- _Your assignment_
Repeat nothing but the lines below running from the one containing "left wrist: (649, 385)" to the one containing "left eye: (562, 321)". Keep both end lines.

- _Source information_

--- START ---

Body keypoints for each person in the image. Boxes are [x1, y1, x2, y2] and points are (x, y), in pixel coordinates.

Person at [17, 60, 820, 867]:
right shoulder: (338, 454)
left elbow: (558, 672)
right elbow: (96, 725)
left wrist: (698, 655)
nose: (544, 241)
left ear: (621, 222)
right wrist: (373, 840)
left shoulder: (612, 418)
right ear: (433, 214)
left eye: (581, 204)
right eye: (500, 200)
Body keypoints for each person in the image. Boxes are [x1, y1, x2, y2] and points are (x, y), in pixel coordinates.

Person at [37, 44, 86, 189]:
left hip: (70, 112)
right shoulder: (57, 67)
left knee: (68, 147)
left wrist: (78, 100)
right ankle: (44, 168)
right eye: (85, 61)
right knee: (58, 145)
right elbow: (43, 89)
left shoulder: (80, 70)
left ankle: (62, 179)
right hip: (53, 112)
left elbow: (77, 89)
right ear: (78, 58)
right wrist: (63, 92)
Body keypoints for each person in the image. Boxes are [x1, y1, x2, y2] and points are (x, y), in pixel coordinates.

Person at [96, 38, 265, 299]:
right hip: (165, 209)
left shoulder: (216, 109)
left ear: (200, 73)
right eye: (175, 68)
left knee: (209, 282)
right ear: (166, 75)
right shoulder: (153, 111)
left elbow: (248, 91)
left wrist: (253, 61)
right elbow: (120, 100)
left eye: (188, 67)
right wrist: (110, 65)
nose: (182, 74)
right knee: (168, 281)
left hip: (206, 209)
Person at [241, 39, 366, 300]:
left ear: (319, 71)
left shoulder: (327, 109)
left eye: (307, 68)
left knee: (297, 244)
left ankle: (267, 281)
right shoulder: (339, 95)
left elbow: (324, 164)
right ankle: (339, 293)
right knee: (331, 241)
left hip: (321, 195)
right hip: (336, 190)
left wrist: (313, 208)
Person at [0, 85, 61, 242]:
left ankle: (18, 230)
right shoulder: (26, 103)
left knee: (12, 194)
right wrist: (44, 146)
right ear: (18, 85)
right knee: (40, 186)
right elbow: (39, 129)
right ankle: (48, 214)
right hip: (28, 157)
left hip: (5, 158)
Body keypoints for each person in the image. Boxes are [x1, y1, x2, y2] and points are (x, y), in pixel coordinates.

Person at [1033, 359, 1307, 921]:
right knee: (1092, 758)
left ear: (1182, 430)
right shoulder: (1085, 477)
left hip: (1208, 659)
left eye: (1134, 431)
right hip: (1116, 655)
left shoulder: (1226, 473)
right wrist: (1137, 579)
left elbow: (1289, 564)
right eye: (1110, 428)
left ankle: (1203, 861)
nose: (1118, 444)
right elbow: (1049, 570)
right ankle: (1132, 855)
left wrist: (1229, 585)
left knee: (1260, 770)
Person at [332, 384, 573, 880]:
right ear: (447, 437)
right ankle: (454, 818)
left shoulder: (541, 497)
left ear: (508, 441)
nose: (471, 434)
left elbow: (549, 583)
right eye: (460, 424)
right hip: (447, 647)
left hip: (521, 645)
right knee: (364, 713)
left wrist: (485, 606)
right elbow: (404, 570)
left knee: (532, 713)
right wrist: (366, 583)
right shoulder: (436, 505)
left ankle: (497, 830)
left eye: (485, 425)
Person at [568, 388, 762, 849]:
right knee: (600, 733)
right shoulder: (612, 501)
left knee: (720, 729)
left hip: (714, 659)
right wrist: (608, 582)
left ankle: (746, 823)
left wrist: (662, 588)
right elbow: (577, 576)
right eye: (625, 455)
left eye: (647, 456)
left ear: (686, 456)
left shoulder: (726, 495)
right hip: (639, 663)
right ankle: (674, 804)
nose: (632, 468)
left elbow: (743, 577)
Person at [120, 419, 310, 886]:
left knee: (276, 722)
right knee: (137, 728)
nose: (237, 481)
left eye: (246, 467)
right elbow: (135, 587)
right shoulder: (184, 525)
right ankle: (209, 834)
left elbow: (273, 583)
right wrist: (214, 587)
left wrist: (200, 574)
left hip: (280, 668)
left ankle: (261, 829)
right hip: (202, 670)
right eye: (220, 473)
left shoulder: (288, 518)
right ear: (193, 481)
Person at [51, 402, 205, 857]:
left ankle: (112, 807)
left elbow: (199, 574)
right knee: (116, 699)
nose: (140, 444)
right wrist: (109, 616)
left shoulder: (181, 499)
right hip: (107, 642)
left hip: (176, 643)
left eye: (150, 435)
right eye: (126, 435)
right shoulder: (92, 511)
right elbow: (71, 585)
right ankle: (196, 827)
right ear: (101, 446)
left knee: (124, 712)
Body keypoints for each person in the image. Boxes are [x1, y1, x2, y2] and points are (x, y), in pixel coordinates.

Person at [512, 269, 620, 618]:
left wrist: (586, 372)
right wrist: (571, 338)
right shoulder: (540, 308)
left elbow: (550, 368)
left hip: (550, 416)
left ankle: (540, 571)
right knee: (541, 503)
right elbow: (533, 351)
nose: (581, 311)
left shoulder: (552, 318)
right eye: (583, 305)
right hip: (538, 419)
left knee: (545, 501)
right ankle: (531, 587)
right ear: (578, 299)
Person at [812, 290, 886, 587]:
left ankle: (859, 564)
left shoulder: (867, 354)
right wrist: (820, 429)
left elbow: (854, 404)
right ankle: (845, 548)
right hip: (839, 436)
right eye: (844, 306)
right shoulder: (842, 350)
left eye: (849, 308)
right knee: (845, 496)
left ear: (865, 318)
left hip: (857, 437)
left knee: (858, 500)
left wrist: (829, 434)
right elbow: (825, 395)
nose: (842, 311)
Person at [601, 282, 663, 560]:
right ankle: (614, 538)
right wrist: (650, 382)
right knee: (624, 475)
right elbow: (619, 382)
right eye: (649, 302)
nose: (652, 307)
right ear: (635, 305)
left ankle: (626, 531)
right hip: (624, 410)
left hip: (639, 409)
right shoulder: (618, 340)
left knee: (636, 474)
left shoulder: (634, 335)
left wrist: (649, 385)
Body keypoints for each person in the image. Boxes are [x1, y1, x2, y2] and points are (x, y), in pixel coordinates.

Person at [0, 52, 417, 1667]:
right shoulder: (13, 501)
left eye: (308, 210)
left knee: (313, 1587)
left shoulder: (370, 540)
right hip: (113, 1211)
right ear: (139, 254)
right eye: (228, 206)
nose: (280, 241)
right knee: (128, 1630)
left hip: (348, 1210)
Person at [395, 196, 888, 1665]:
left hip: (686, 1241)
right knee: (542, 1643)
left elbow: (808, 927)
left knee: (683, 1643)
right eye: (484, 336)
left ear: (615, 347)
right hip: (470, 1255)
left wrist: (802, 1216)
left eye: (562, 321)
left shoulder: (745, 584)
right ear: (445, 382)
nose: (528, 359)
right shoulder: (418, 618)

--- END ---

- _Reply to the exercise_
left wrist: (649, 385)
Body keypoints for each person in the image. Boxes are [x1, y1, x2, y2] and points are (x, y), in pixel coordinates.

Person at [0, 52, 417, 1667]:
right shoulder: (13, 501)
left eye: (308, 210)
left knee: (313, 1587)
left shoulder: (370, 540)
right hip: (113, 1211)
right ear: (139, 254)
right eye: (228, 206)
nose: (280, 241)
right knee: (128, 1630)
left hip: (348, 1210)
Person at [395, 196, 888, 1665]:
left hip: (686, 1241)
right knee: (542, 1643)
left elbow: (808, 927)
left knee: (683, 1643)
right eye: (484, 336)
left ear: (615, 347)
right hip: (470, 1255)
left wrist: (802, 1216)
left eye: (562, 321)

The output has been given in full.